Choosing a Vector Database: How We Wasted $40K Learning What NOT to Do

We picked Pinecone because everyone else was using it. Then we tried Milvus because it was faster. Then we finally landed on pgvector. Here's what we learned the expensive way.

The $40K Vector Database Tour

“Just use Pinecone. Everyone uses Pinecone.”

That was the advice from our tech advisor when we started building our AI-powered document search product. Six months and $40,000 in wasted engineering costs later, we finally have a vector database setup that actually works for our use case.

This is the story of how we went through three different vector database platforms before landing on the right one—and why the “obvious” choice at the start turned out to be completely wrong for us.

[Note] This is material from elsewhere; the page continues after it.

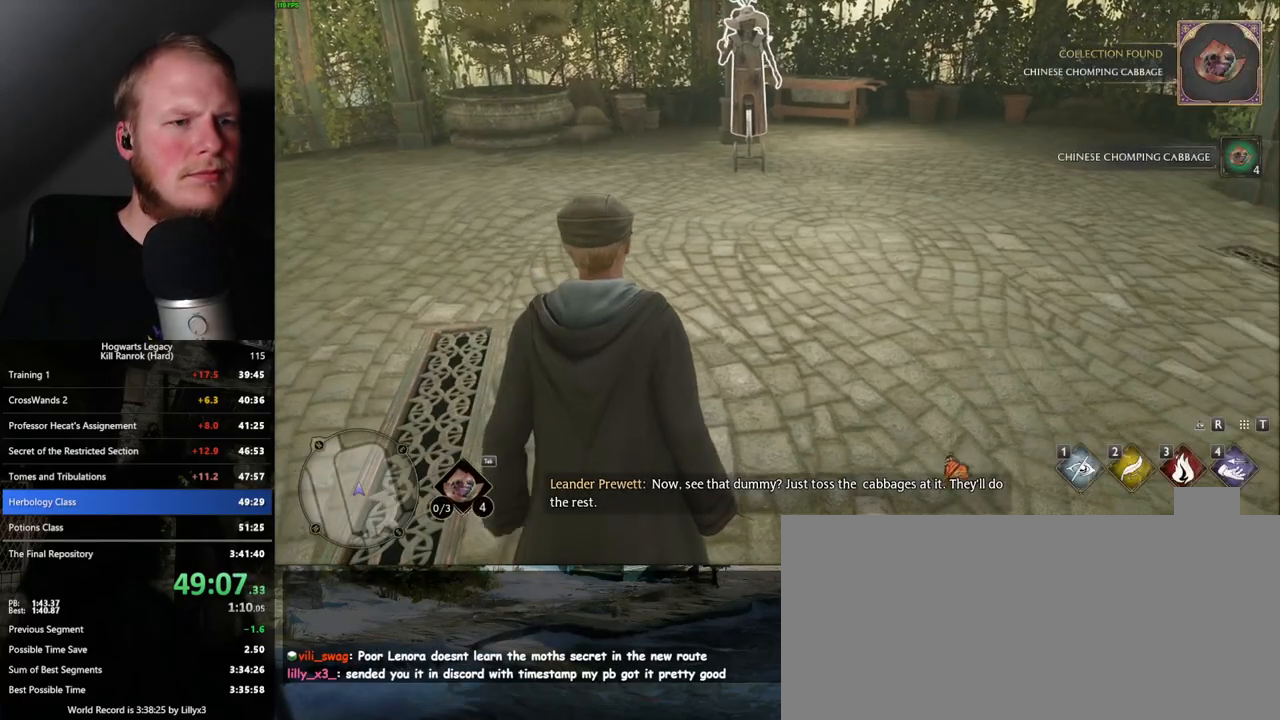
{"keys": ["space", "w"], "mouse": [], "events": [[300, "shift_l", "down"], [350, "space", "down"], [450, "shift_l", "up"]]}
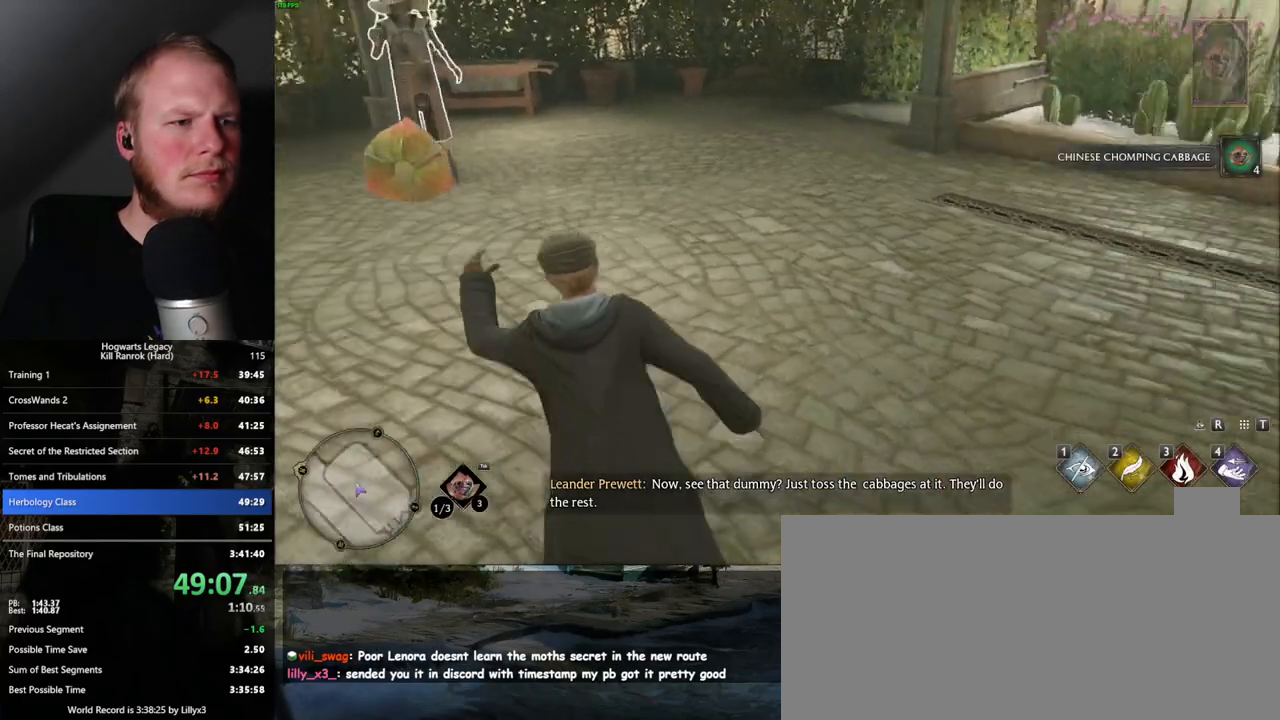
{"keys": ["d", "w"], "mouse": [], "events": [[17, "space", "up"], [250, "d", "down"], [333, "d", "up"], [500, "d", "down"]]}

For the complete technical analysis behind vector database selection, check out the comprehensive comparison on CrashBytes. But if you want to hear about what actually happens when you choose wrong, keep reading.

Month 1: Pinecone (Because That’s What Everyone Said)

Our use case seemed simple enough:

  • Document search across 50K+ legal contracts
  • Semantic similarity search for clauses and terms
  • Metadata filtering by client, date, document type
  • ~1,000 searches per day initially

“That’s perfect for Pinecone,” everyone said. So we signed up, integrated their API, and got a prototype working in 2 weeks.

The Honeymoon Phase

The first 6 weeks were great:

# Look how easy this was!
import pinecone

pinecone.init(api_key=os.environ['PINECONE_KEY'])
index = pinecone.Index('contracts')

# Upload embeddings
index.upsert(vectors=[
    (doc_id, embedding, metadata)
    for doc_id, embedding, metadata in documents
])

# Search - so simple!
results = index.query(
    vector=query_embedding,
    filter={"document_type": "NDA"},
    top_k=10
)

It just worked. Our demo impressed clients. The product team loved how fast we were moving.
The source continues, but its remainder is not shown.